▶ _Text to read_:
Five Legitimate Ways to Respond to the Oil Spill

There are over 750,000 members of the "Boycott BP" group on Facebook.This is, frankly, a travesty. Of course, you can't put too much stock in how many members there are in a facebook group, but still... The level of awareness of the BP Oil Spill in the gulf is tremendous and heartening; and I hope it changes our attitudes and lifestyles and alters the way we think about the cost of oil - but boycotting BP is a useless waste of time. Sharon Begley at Newsweek hits at the crux of the issue quite well:
It’s understandable that consumers are furious and frustrated by the gulf catastrophe and want to punish those responsible... [but] BP and the 32 other operators of deepwater wells in the gulf are there not because they find it technologically interesting to see how deep they can drill... They’re drilling because of America’s—and the world’s—insatiable lust for oil.

The U.S. consumes 800 million gallons of petroleum per week, according to the Energy Information Agency. The only way to make this the last oil spill in the gulf is to make oil obsolete. 

...Just as buying green products is better for our eco-esteem than it is an effective way to save the planet, so consumer boycotts of the latest oil company to run afoul of public opinion are emotionally satisfying but ultimately futile.

▶ _Set problem 1_: From the piece on responding to the oil spill, extract the passage that begins with the words "The U.S. consumes" and ends with the words "make oil obsolete.".

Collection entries
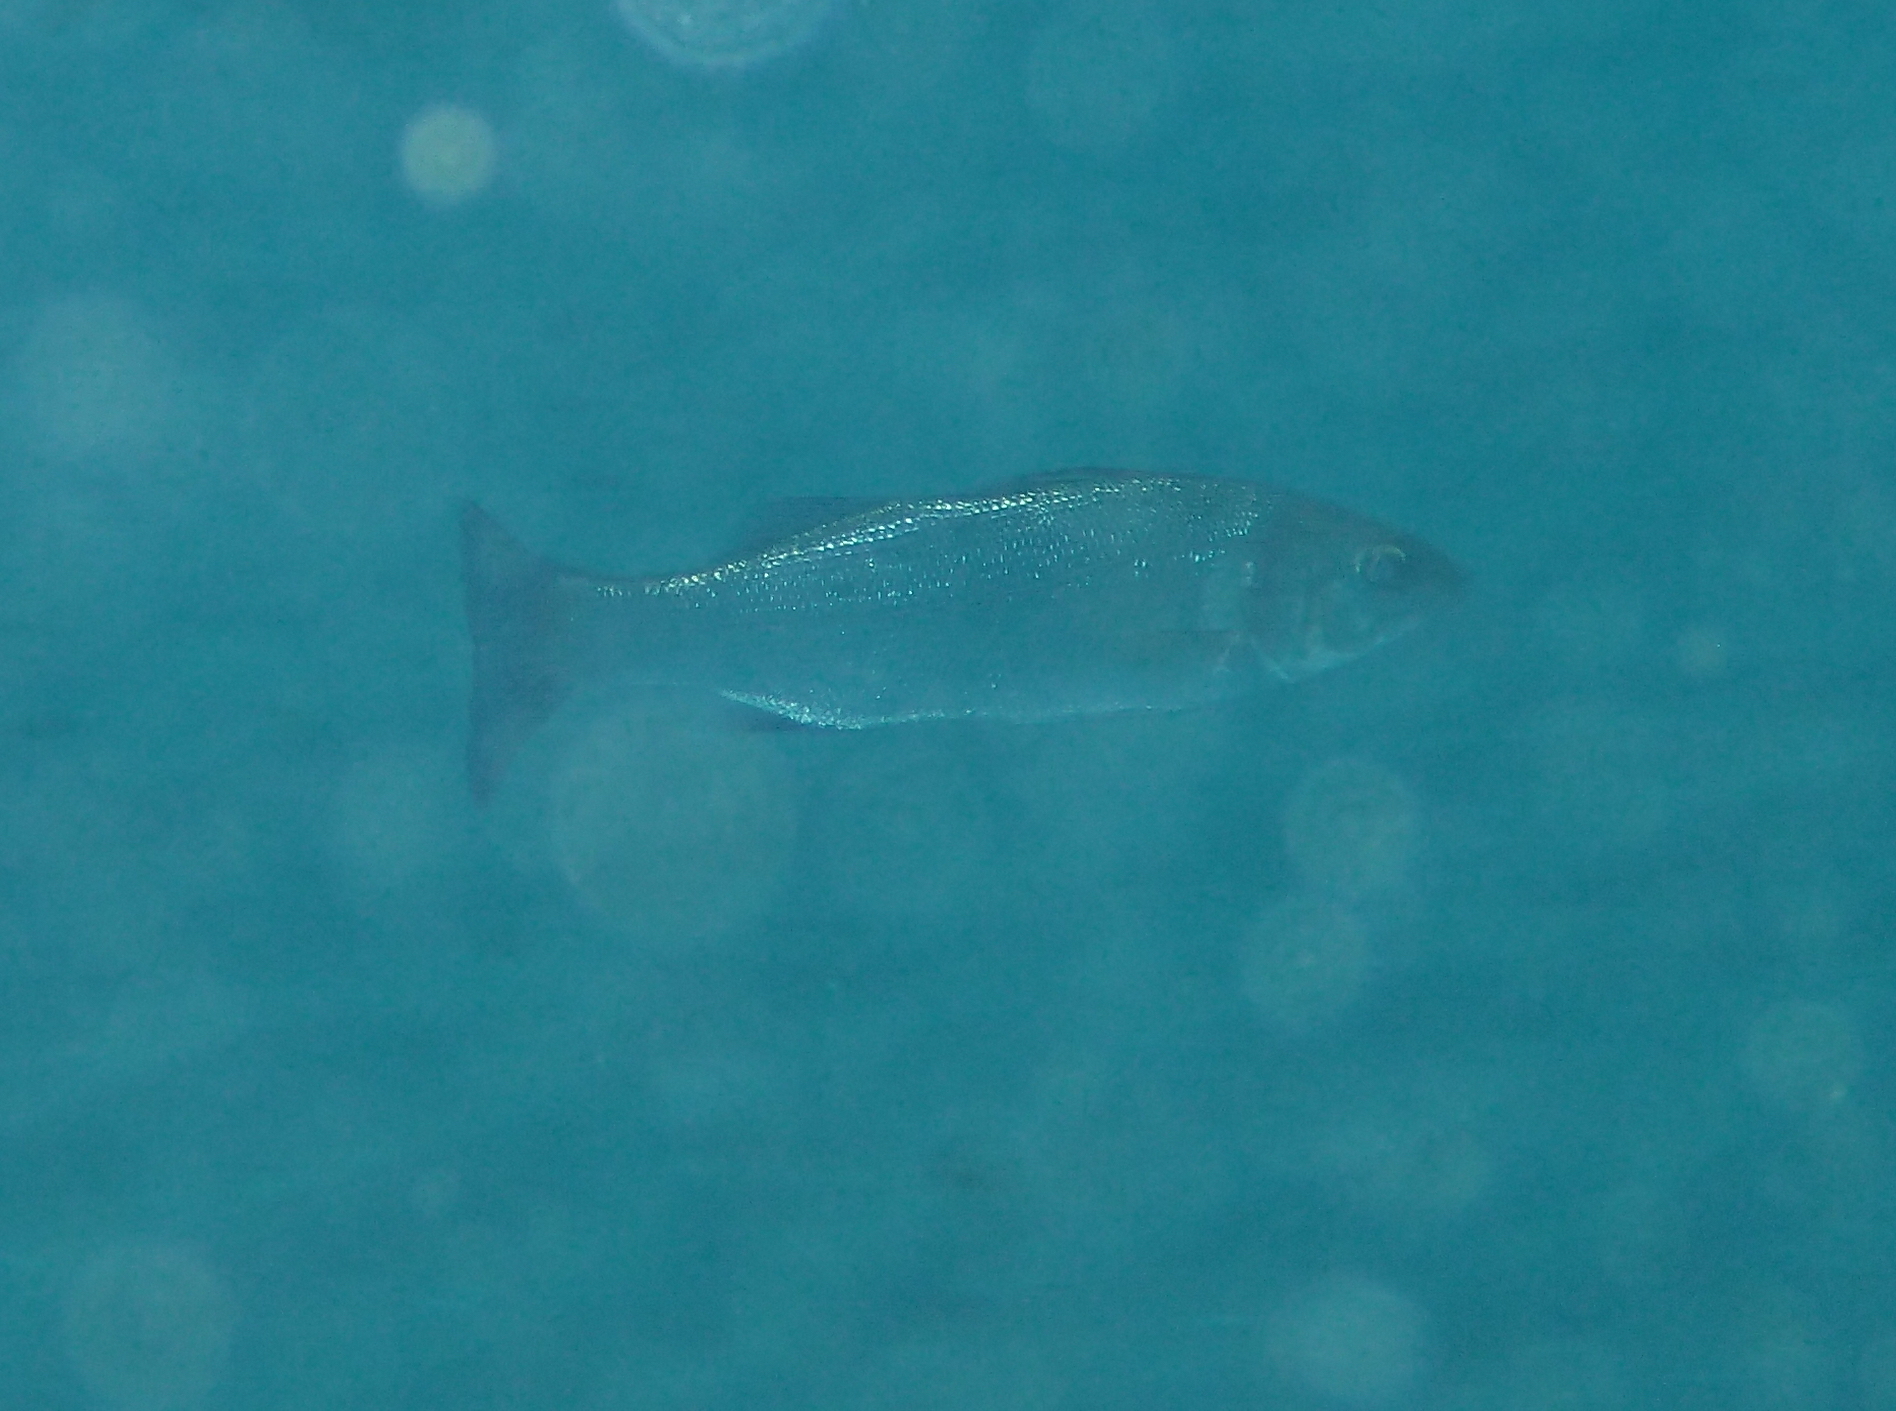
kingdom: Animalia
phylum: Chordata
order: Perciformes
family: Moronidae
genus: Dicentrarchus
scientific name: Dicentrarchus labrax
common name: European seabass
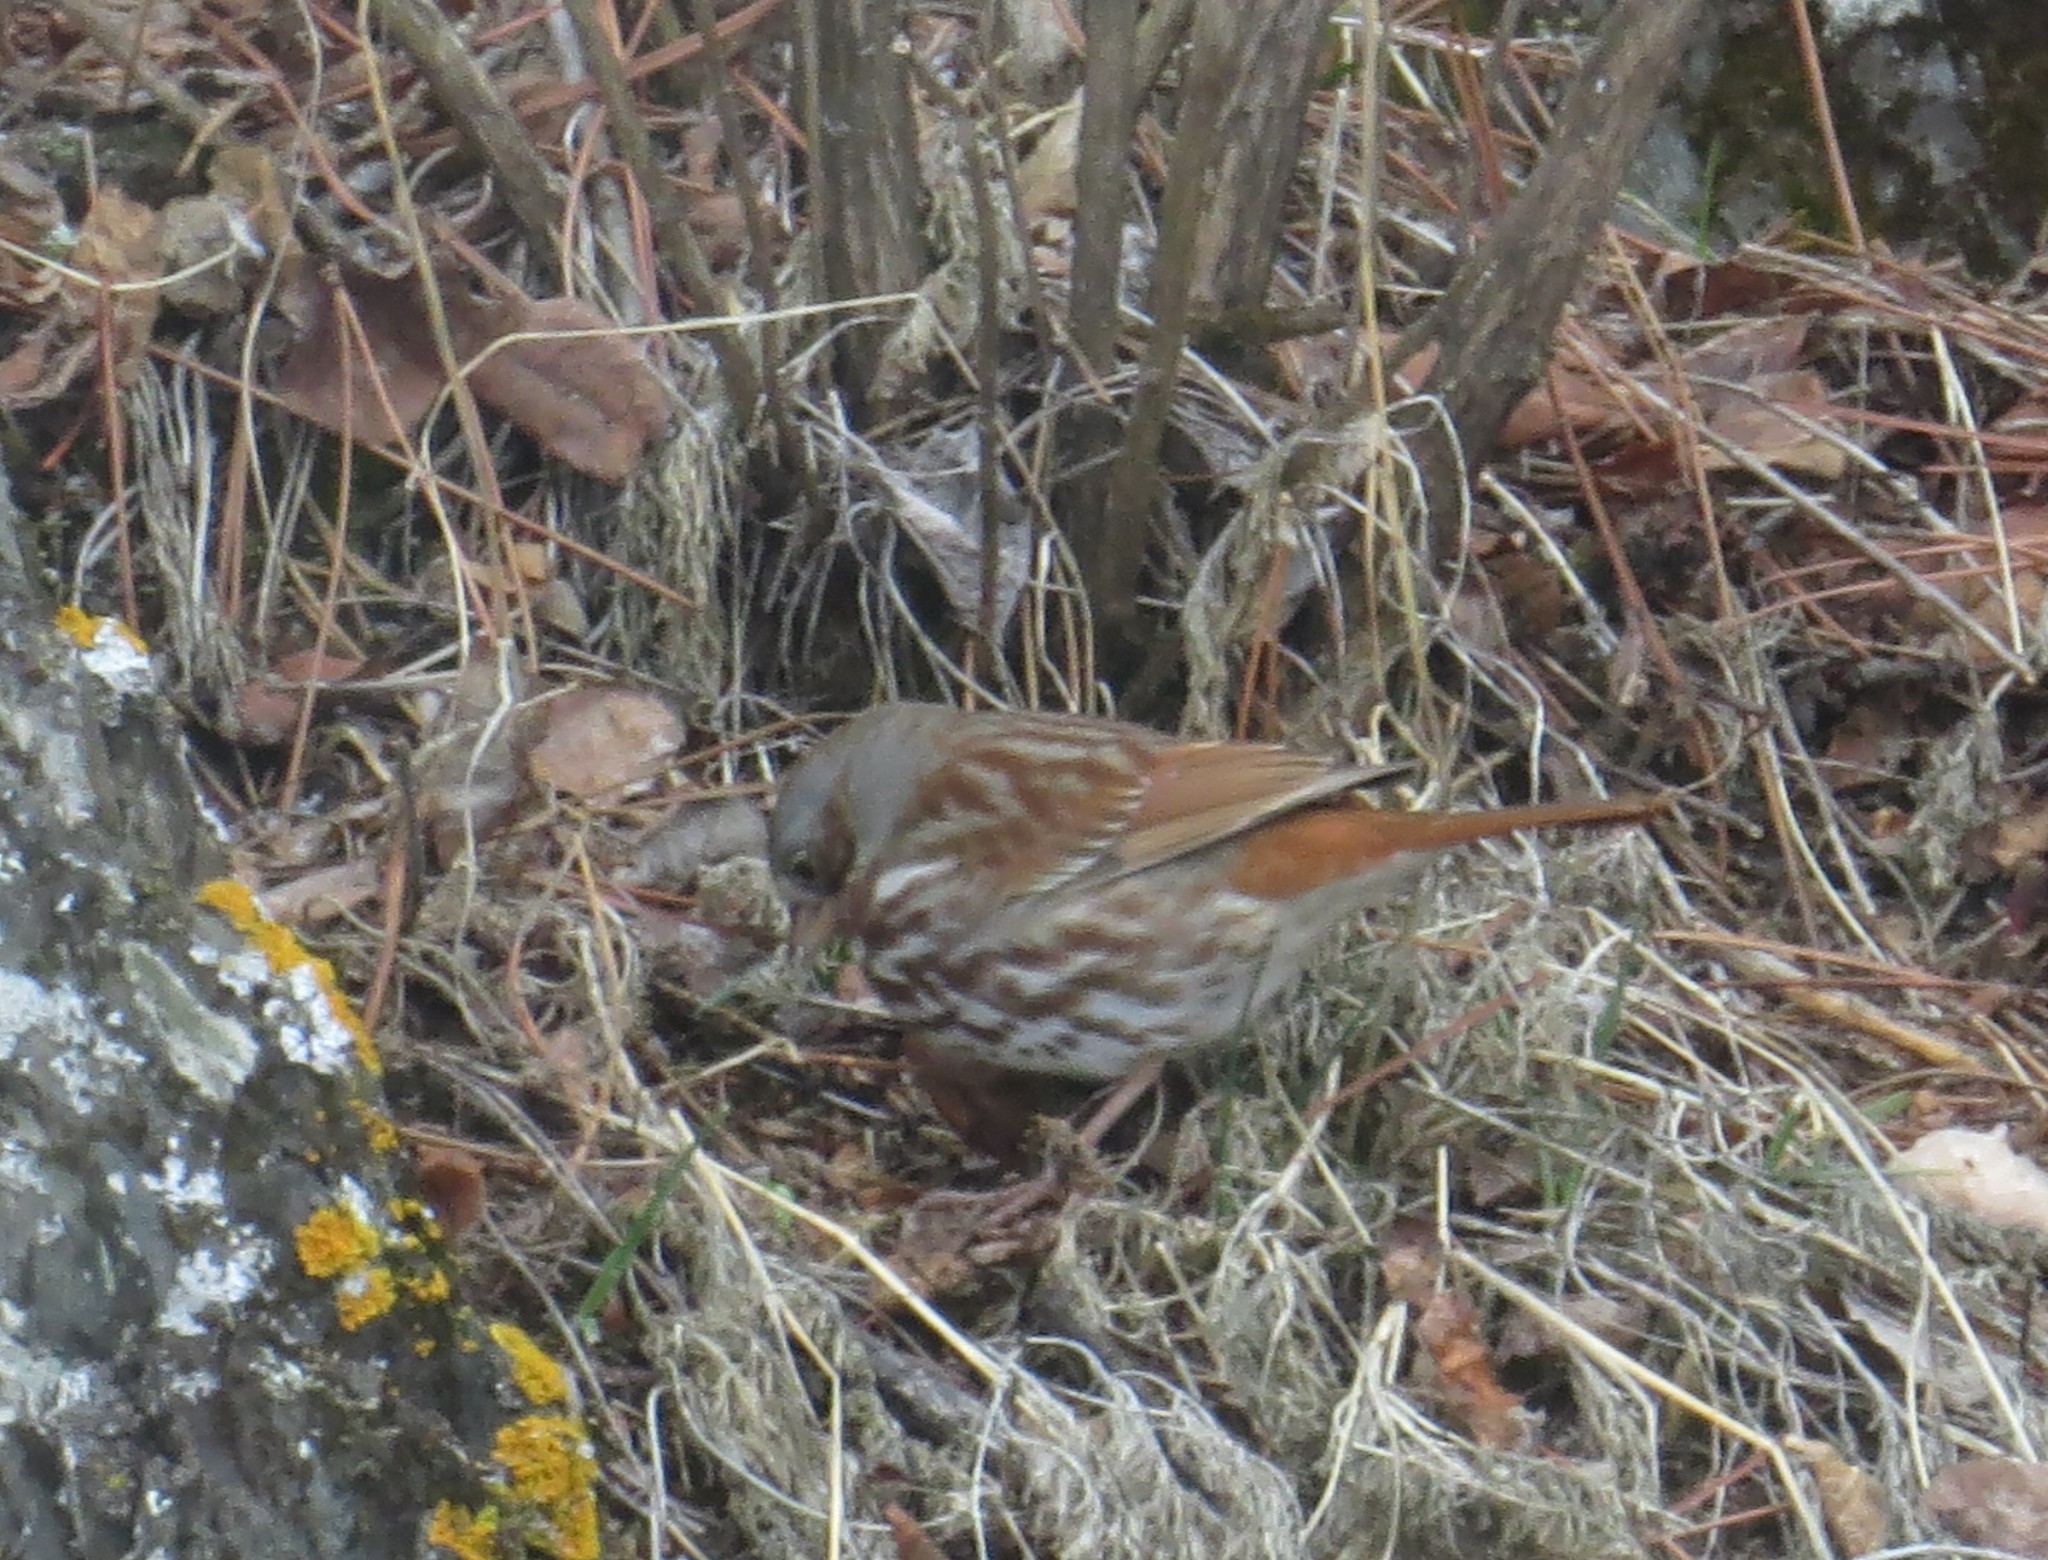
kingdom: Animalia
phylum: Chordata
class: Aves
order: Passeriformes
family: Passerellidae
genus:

▶ _Set problem 2_: Lay out the lines of the entries above as a Markdown table with the columns Row and Line, numbering each row and skipping any blank lines. Leave the pictures out.

▶ _Exercise result 1_:
The U.S. consumes 800 million gallons of petroleum per week, according to the Energy Information Agency. The only way to make this the last oil spill in the gulf is to make oil obsolete.

▶ _Exercise result 2_:
| Row | Line |
|---|---|
| 1 | kingdom: Animalia |
| 2 | phylum: Chordata |
| 3 | order: Perciformes |
| 4 | family: Moronidae |
| 5 | genus: Dicentrarchus |
| 6 | scientific name: Dicentrarchus labrax |
| 7 | common name: European seabass |
| 8 | kingdom: Animalia |
| 9 | phylum: Chordata |
| 10 | class: Aves |
| 11 | order: Passeriformes |
| 12 | family: Passerellidae |
| 13 | genus: |